## DIRECTIONS FOR THIS TASK
Look through the records and copy every line in which "https" appears.

## DATA TO EXAMINE
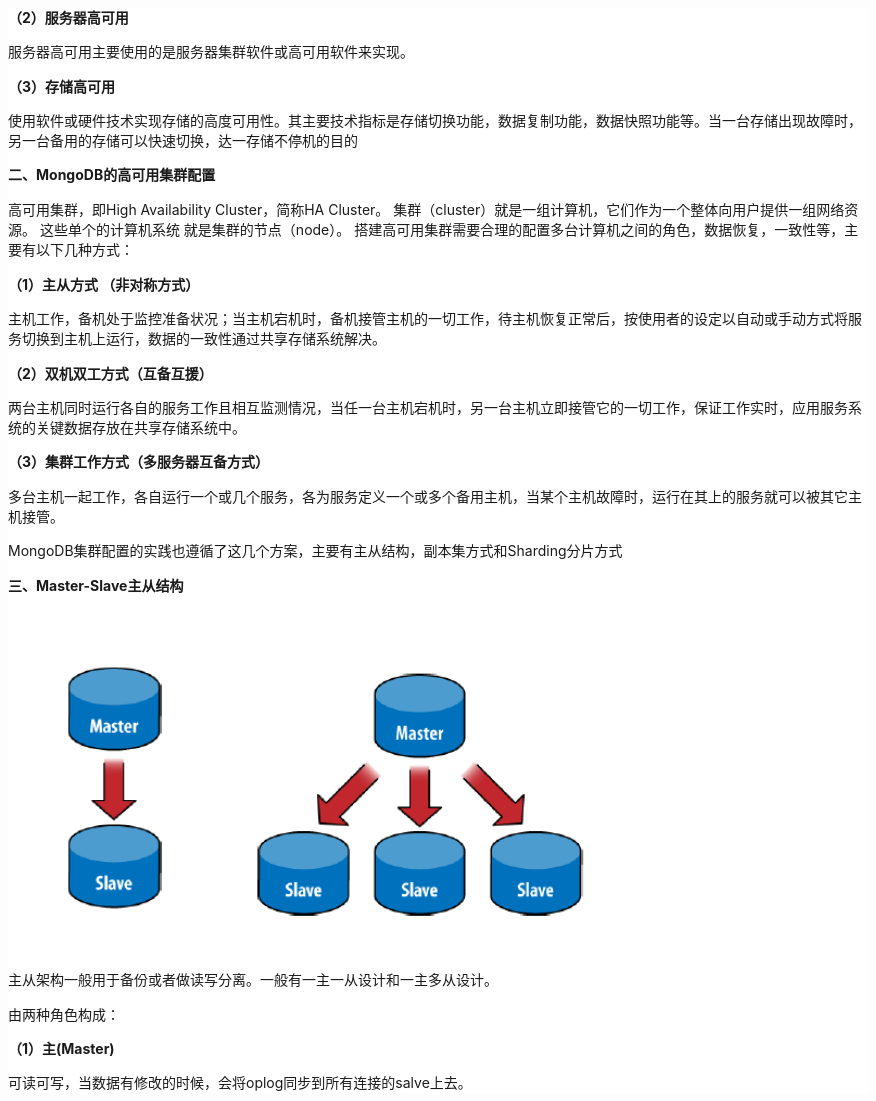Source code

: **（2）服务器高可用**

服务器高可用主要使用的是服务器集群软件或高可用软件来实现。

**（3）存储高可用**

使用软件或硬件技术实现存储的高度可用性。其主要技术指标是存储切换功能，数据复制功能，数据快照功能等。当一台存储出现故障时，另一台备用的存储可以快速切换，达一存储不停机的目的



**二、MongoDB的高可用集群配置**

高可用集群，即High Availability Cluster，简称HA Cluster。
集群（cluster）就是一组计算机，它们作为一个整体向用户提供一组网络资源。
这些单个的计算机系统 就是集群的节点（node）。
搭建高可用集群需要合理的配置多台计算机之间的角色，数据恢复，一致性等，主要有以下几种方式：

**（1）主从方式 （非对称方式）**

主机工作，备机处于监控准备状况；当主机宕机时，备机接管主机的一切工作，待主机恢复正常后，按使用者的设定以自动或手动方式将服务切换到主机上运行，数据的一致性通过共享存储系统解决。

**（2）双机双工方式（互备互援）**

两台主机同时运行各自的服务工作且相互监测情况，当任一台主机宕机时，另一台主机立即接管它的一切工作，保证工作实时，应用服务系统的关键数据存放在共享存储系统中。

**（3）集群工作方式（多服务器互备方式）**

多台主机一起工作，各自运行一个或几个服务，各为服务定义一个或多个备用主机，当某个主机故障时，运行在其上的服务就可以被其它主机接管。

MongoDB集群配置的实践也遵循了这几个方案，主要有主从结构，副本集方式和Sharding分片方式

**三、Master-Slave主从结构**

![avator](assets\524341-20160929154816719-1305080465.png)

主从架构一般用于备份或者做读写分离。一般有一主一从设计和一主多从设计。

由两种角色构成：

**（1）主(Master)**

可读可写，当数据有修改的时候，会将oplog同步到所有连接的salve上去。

--

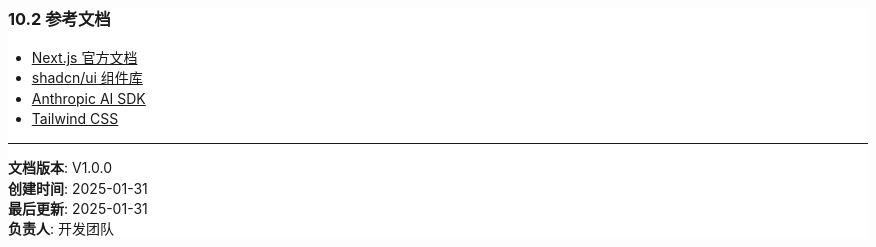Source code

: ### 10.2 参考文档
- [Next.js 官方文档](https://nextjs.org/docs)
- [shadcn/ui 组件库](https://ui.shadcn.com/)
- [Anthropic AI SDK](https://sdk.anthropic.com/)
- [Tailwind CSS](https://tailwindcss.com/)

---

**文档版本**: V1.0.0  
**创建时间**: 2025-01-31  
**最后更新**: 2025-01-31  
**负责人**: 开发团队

## SOLVED EXERCISE
- [Next.js 官方文档](https://nextjs.org/docs)
- [shadcn/ui 组件库](https://ui.shadcn.com/)
- [Anthropic AI SDK](https://sdk.anthropic.com/)
- [Tailwind CSS](https://tailwindcss.com/)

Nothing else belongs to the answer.